Décidément le concept de révolution est à la mode. Après celle proposée par Mélenchon, inspirée de son propre aveu, par les sinistres épisodes de 1789 et de la Commune, voici celle réclamée au plan fiscal par une brochette d'économistes "indépendants" (Thomas Piketty, Camille Landais, Emmanuel Saez).
Rejoignant ceux qui se disent "atterrés" par la marche actuelle de l'économie, et qui prétendent que l'Etat peut dépenser sans compter, en voici donc trois autres qui affirment maintenant qu'il lui serait aisé d'augmenter les recettes, à condition de revoir de fond en comble le système fiscal actuel.
Partant d'un constat que personne ne peut vraiment contester, à savoir qu'il est "complexe et peu transparent", ils en proposent une rénovation drastique, placée sous le triple principe de "l'équité, la progressivité, et la démocratie".
C'est là que le bât blesse. Car immédiatement, on subodore que ces principes sont imprégnés de considérations plus idéologiques que pragmatiques.
De fait, Thomas Piketty qui est le chef de file de cette "nouvelle" école n'est pas un économiste que l'on pourrait qualifier de "neutre". Rappelons qu'il se vante d'être très proche du Parti Socialiste et qu'il soutint même officiellement la candidature de Ségolène Royal en 2007 (laquelle avoua après l'élection, pour excuser son échec, avoir défendu un programme auquel elle-même ne croyait pas...).
Assez logiquement, les principaux ouvrages déjà parus de M. Piketty traitent de manière quasi obsessionnelle des inégalités fiscales, en pointant d'un doigt insistant sinon réprobateur les hauts-revenus. Autant dire tout de suite qu'il est, comme la plupart des Socialistes, un défenseur du concept de l'impôt redistributeur de richesses (dont le slogan "il faut faire payer les riches", est une des triviales mais habituelles modalités d'expression)
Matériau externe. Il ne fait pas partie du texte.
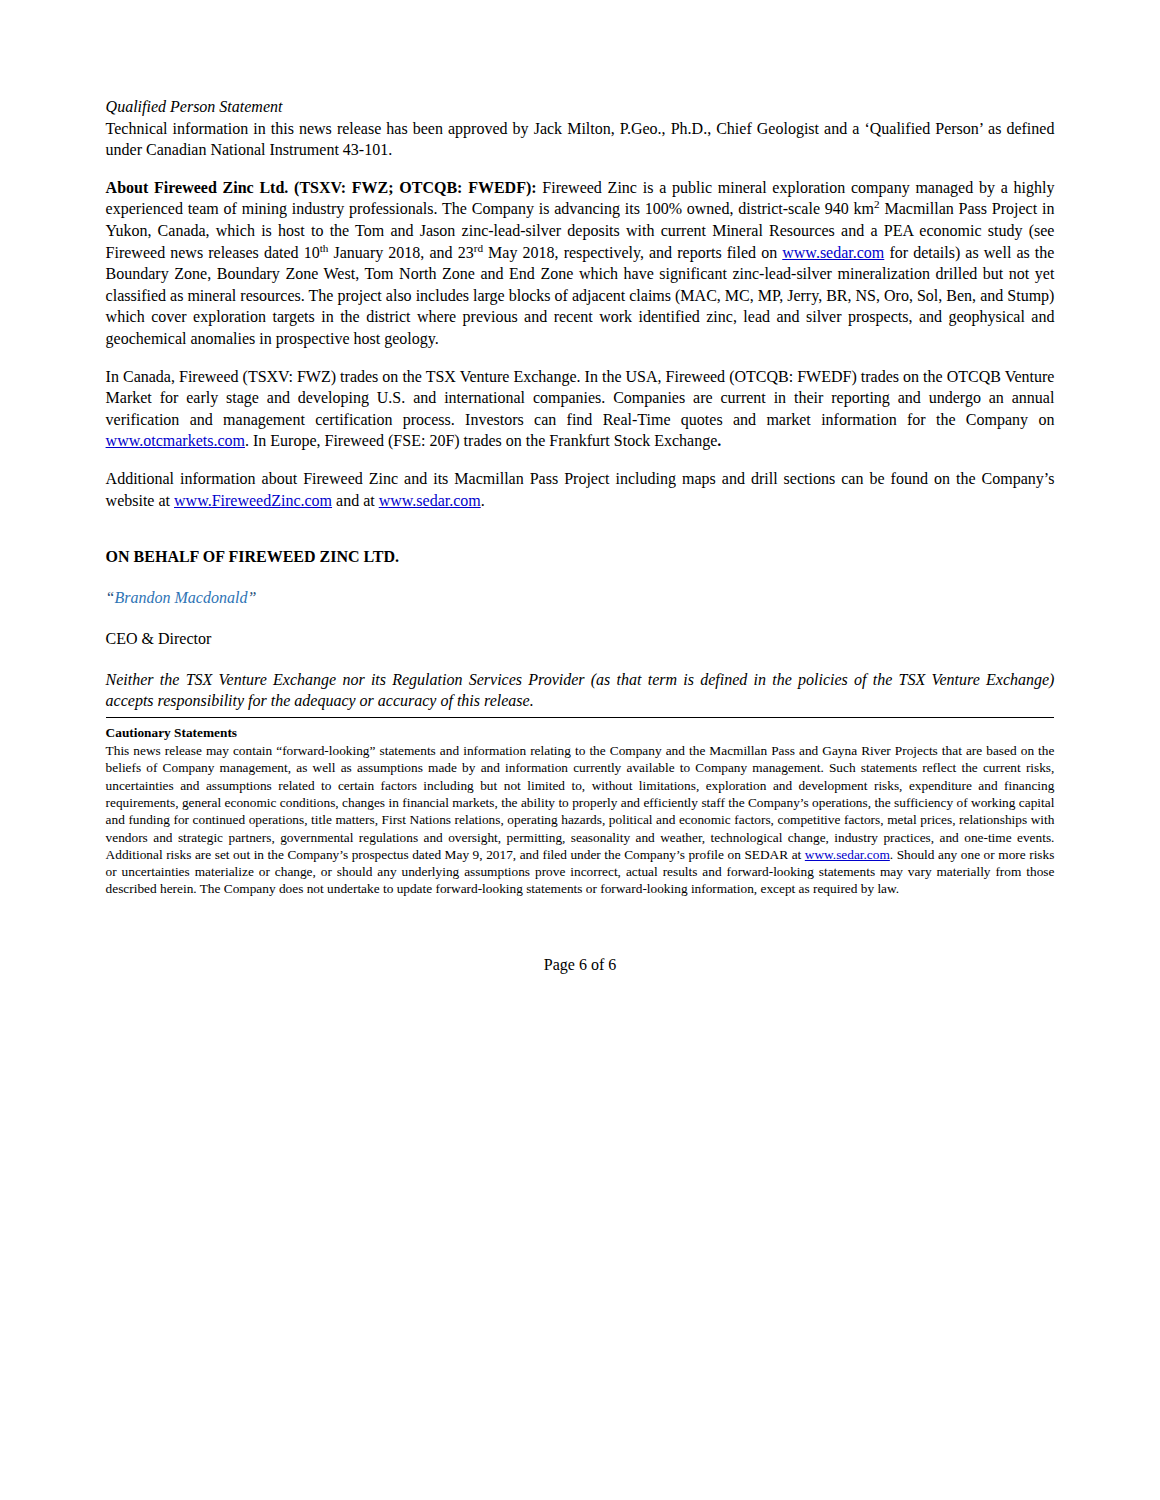Qualified Person Statement
Technical information in this news release has been approved by Jack Milton, P.Geo., Ph.D., Chief Geologist and a ‘Qualified Person’ as defined under Canadian National Instrument 43-101.
About Fireweed Zinc Ltd. (TSXV: FWZ; OTCQB: FWEDF): Fireweed Zinc is a public mineral exploration company managed by a highly experienced team of mining industry professionals. The Company is advancing its 100% owned, district-scale 940 km2 Macmillan Pass Project in Yukon, Canada, which is host to the Tom and Jason zinc-lead-silver deposits with current Mineral Resources and a PEA economic study (see Fireweed news releases dated 10th January 2018, and 23rd May 2018, respectively, and reports filed on www.sedar.com for details) as well as the Boundary Zone, Boundary Zone West, Tom North Zone and End Zone which have significant zinc-lead-silver mineralization drilled but not yet classified as mineral resources. The project also includes large blocks of adjacent claims (MAC, MC, MP, Jerry, BR, NS, Oro, Sol, Ben, and Stump) which cover exploration targets in the district where previous and recent work identified zinc, lead and silver prospects, and geophysical and geochemical anomalies in prospective host geology.
In Canada, Fireweed (TSXV: FWZ) trades on the TSX Venture Exchange. In the USA, Fireweed (OTCQB: FWEDF) trades on the OTCQB Venture Market for early stage and developing U.S. and international companies. Companies are current in their reporting and undergo an annual verification and management certification process. Investors can find Real-Time quotes and market information for the Company on www.otcmarkets.com. In Europe, Fireweed (FSE: 20F) trades on the Frankfurt Stock Exchange.
Additional information about Fireweed Zinc and its Macmillan Pass Project including maps and drill sections can be found on the Company’s website at www.FireweedZinc.com and at www.sedar.com.
ON BEHALF OF FIREWEED ZINC LTD.
“Brandon Macdonald”
CEO & Director
Neither the TSX Venture Exchange nor its Regulation Services Provider (as that term is defined in the policies of the TSX Venture Exchange) accepts responsibility for the adequacy or accuracy of this release.
Cautionary Statements
This news release may contain “forward-looking” statements and information relating to the Company and the Macmillan Pass and Gayna River Projects that are based on the beliefs of Company management, as well as assumptions made by and information currently available to Company management. Such statements reflect the current risks, uncertainties and assumptions related to certain factors including but not limited to, without limitations, exploration and development risks, expenditure and financing requirements, general economic conditions, changes in financial markets, the ability to properly and efficiently staff the Company’s operations, the sufficiency of working capital and funding for continued operations, title matters, First Nations relations, operating hazards, political and economic factors, competitive factors, metal prices, relationships with vendors and strategic partners, governmental regulations and oversight, permitting, seasonality and weather, technological change, industry practices, and one-time events. Additional risks are set out in the Company’s prospectus dated May 9, 2017, and filed under the Company’s profile on SEDAR at www.sedar.com. Should any one or more risks or uncertainties materialize or change, or should any underlying assumptions prove incorrect, actual results and forward-looking statements may vary materially from those described herein. The Company does not undertake to update forward-looking statements or forward-looking information, except as required by law.
Page 6 of 6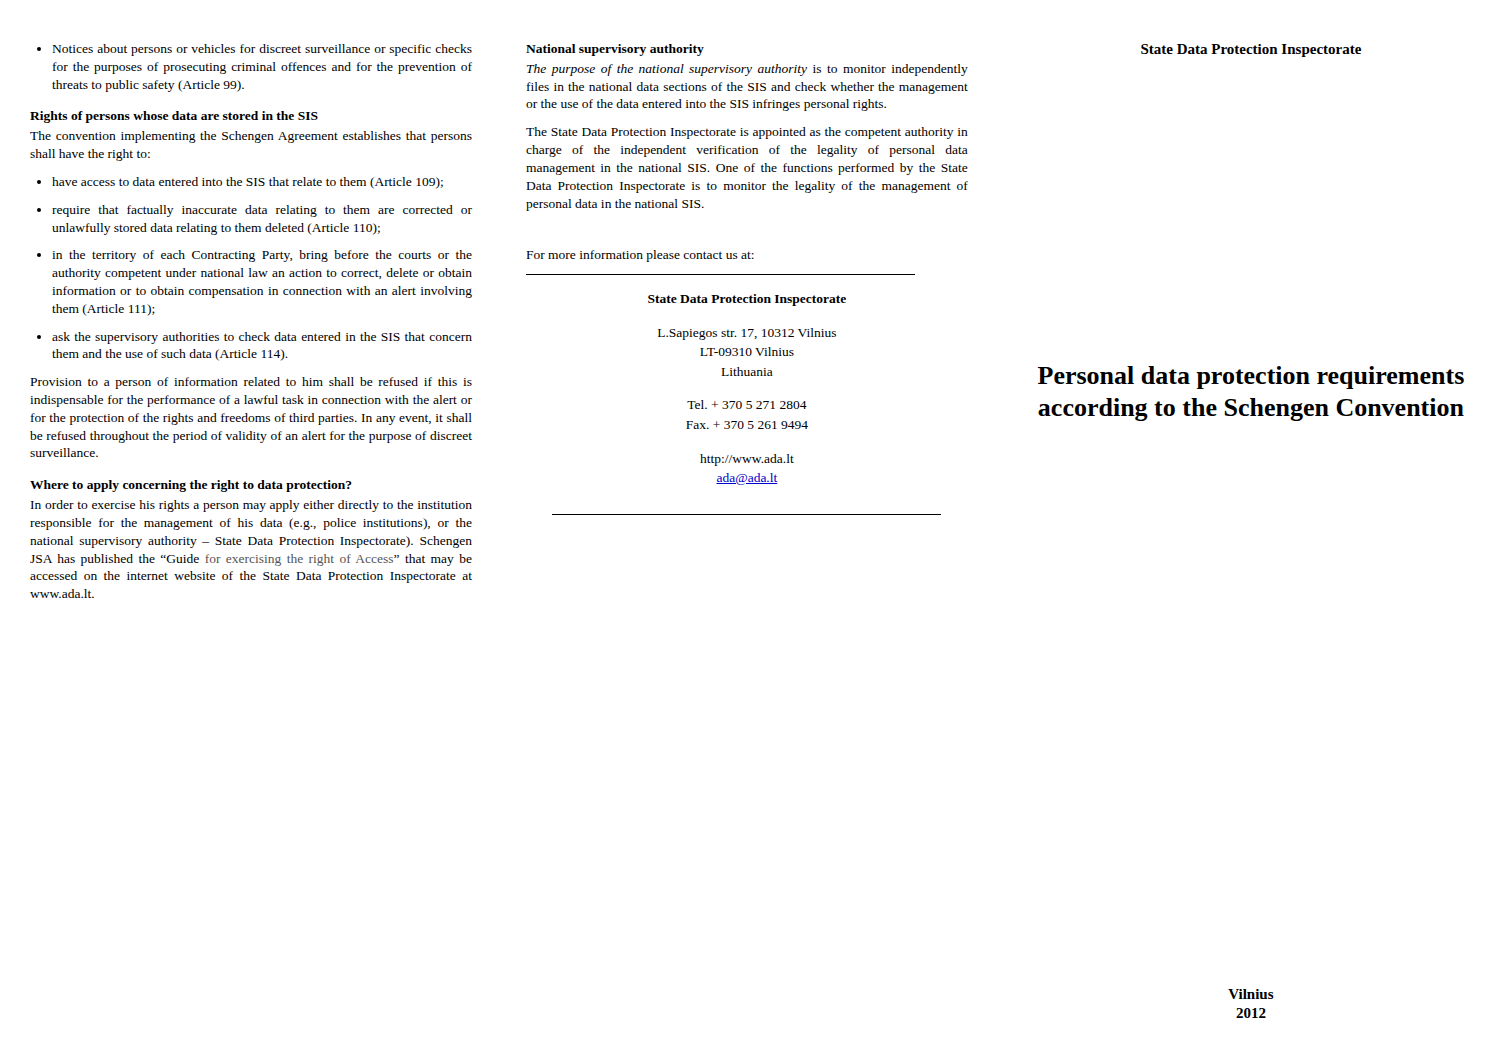Notices about persons or vehicles for discreet surveillance or specific checks for the purposes of prosecuting criminal offences and for the prevention of threats to public safety (Article 99).
Rights of persons whose data are stored in the SIS
The convention implementing the Schengen Agreement establishes that persons shall have the right to:
have access to data entered into the SIS that relate to them (Article 109);
require that factually inaccurate data relating to them are corrected or unlawfully stored data relating to them deleted (Article 110);
in the territory of each Contracting Party, bring before the courts or the authority competent under national law an action to correct, delete or obtain information or to obtain compensation in connection with an alert involving them (Article 111);
ask the supervisory authorities to check data entered in the SIS that concern them and the use of such data (Article 114).
Provision to a person of information related to him shall be refused if this is indispensable for the performance of a lawful task in connection with the alert or for the protection of the rights and freedoms of third parties. In any event, it shall be refused throughout the period of validity of an alert for the purpose of discreet surveillance.
Where to apply concerning the right to data protection?
In order to exercise his rights a person may apply either directly to the institution responsible for the management of his data (e.g., police institutions), or the national supervisory authority – State Data Protection Inspectorate). Schengen JSA has published the “Guide for exercising the right of Access” that may be accessed on the internet website of the State Data Protection Inspectorate at www.ada.lt.
National supervisory authority
The purpose of the national supervisory authority is to monitor independently files in the national data sections of the SIS and check whether the management or the use of the data entered into the SIS infringes personal rights.
The State Data Protection Inspectorate is appointed as the competent authority in charge of the independent verification of the legality of personal data management in the national SIS. One of the functions performed by the State Data Protection Inspectorate is to monitor the legality of the management of personal data in the national SIS.
For more information please contact us at:
State Data Protection Inspectorate
L.Sapiegos str. 17, 10312 Vilnius
LT-09310 Vilnius
Lithuania
Tel. + 370 5 271 2804
Fax. + 370 5 261 9494
http://www.ada.lt
ada@ada.lt
State Data Protection Inspectorate
Personal data protection requirements according to the Schengen Convention
Vilnius
2012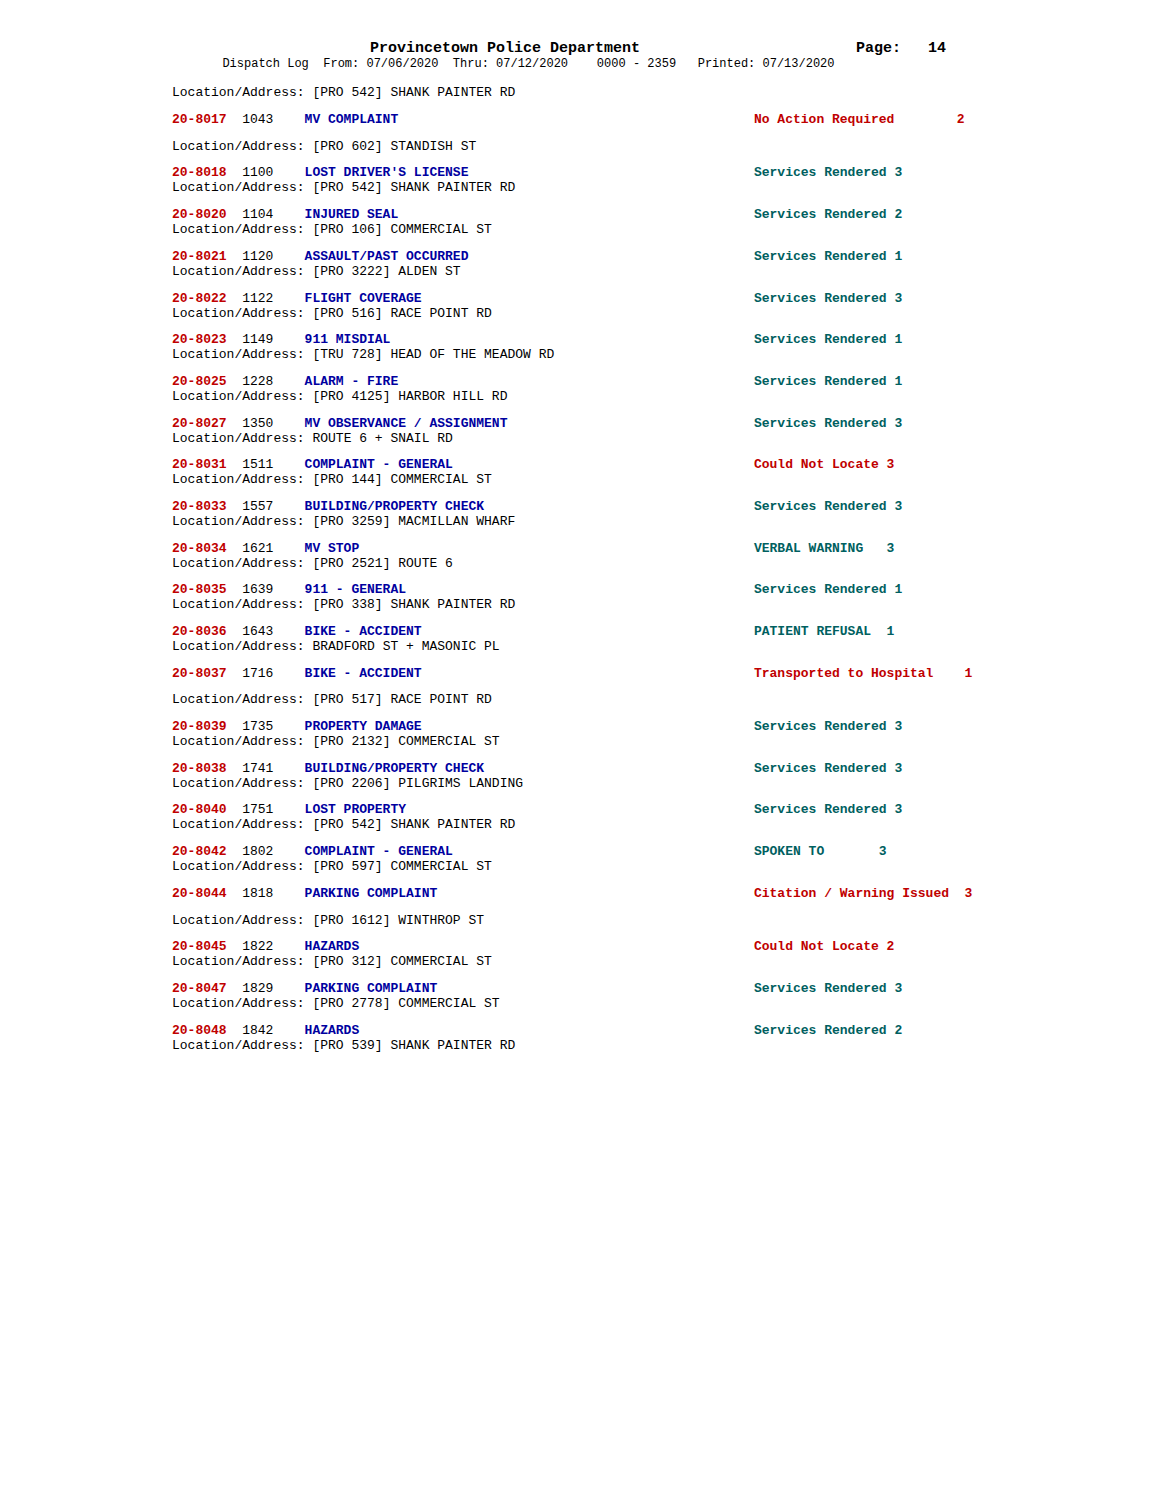Provincetown Police Department Page: 14
Dispatch Log From: 07/06/2020 Thru: 07/12/2020 0000 - 2359 Printed: 07/13/2020
Location/Address:[PRO 542] SHANK PAINTER RD
20-80171043 MV COMPLAINT No Action Required 2
Location/Address:[PRO 602] STANDISH ST
20-80181100 LOST DRIVER'S LICENSE Services Rendered 3
Location/Address:[PRO 542] SHANK PAINTER RD
20-80201104 INJURED SEAL Services Rendered 2
Location/Address:[PRO 106] COMMERCIAL ST
20-80211120 ASSAULT/PAST OCCURRED Services Rendered 1
Location/Address:[PRO 3222] ALDEN ST
20-80221122 FLIGHT COVERAGE Services Rendered 3
Location/Address:[PRO 516] RACE POINT RD
20-80231149911 MISDIAL Services Rendered 1
Location/Address:[TRU 728] HEAD OF THE MEADOW RD
20-80251228 ALARM - FIRE Services Rendered 1
Location/Address:[PRO 4125] HARBOR HILL RD
20-80271350 MV OBSERVANCE / ASSIGNMENT Services Rendered 3
Location/Address: ROUTE 6 + SNAIL RD
20-80311511 COMPLAINT - GENERAL Could Not Locate 3
Location/Address:[PRO 144] COMMERCIAL ST
20-80331557 BUILDING/PROPERTY CHECK Services Rendered 3
Location/Address:[PRO 3259] MACMILLAN WHARF
20-80341621 MV STOP VERBAL WARNING 3
Location/Address:[PRO 2521] ROUTE 6
20-80351639911 - GENERAL Services Rendered 1
Location/Address:[PRO 338] SHANK PAINTER RD
20-80361643 BIKE - ACCIDENT PATIENT REFUSAL 1
Location/Address: BRADFORD ST + MASONIC PL
20-80371716 BIKE - ACCIDENT Transported to Hospital 1
Location/Address:[PRO 517] RACE POINT RD
20-80391735 PROPERTY DAMAGE Services Rendered 3
Location/Address:[PRO 2132] COMMERCIAL ST
20-80381741 BUILDING/PROPERTY CHECK Services Rendered 3
Location/Address:[PRO 2206] PILGRIMS LANDING
20-80401751 LOST PROPERTY Services Rendered 3
Location/Address:[PRO 542] SHANK PAINTER RD
20-80421802 COMPLAINT - GENERAL SPOKEN TO 3
Location/Address:[PRO 597] COMMERCIAL ST
20-80441818 PARKING COMPLAINT Citation / Warning Issued 3
Location/Address:[PRO 1612] WINTHROP ST
20-80451822 HAZARDS Could Not Locate 2
Location/Address:[PRO 312] COMMERCIAL ST
20-80471829 PARKING COMPLAINT Services Rendered 3
Location/Address:[PRO 2778] COMMERCIAL ST
20-80481842 HAZARDS Services Rendered 2
Location/Address:[PRO 539] SHANK PAINTER RD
C'est sans doute pourquoi aujourd'hui il soutient sans gêne que l'imposition en France serait injuste et surtout "régressive". A savoir selon lui, que par un paradoxe étonnant "Les Français les plus modestes sont davantage taxés que les plus riches" !
On se pince, et on se demande dans ces conditions, pourquoi les gens les plus fortunés n'ont de cesse de délocaliser leur domicile fiscal à l'étranger... Seraient-ils idiots ? On se demande également par quel sortilège, plus de la moitié des foyers qui ne paient pas officiellement d'impôt direct, seraient aussi selon cette théorie, ceux sur lesquels pèserait le plus lourdement le fisc.
Ou bien, a contrario, par quel mystère la plus lourde part de l'impôt, à savoir 80%, n'est supportée que par 20% des Français, les plus aisés...
Ou bien, a contrario, par quel mystère la plus lourde part de l'impôt, à savoir 80%, n'est supportée que par 20% des Français, les plus aisés...
Le problème est que ces experts un peu orientés présentent les chiffres à leur façon. D'abord, ils expriment la pression fiscale en % d'imposition des revenus et non en valeur absolue ce qui induit d'entrée un biais (tellement courant qu'il fait désormais partie des présupposés de presque tout raisonnement en la matière).
Pourtant, un collégien même peu doué saurait dire qu'à pourcentage d'imposition égal, l'impôt retire beaucoup plus d'argent à un "riche" qu'à un "pauvre". Le simple fait de déterminer le montant de l'imposition en proportion des revenus (tax flat), induit de fait une progression "équitable" dans le volume des contributions. Celle-ci est juste démultipliée dans notre beau système, car ce même taux, loin d'être stable, croit rapidement avec le niveau de revenus (le bouclier fiscal est supposé le plafonner à 50%). C'est en quelque sorte, la double peine...
Le plus grave toutefois, est qu'ils définissent le champ de l'impôt de manière très libre voire fantaisiste : Ils y incluent tout d'abord ce qui n'en est pas (les charges sociales, notamment la CSG, qui comme leur nom l'indique, sont des cotisations, dont la part la plus copieuse est comme chacun sait, supportée par l'employeur).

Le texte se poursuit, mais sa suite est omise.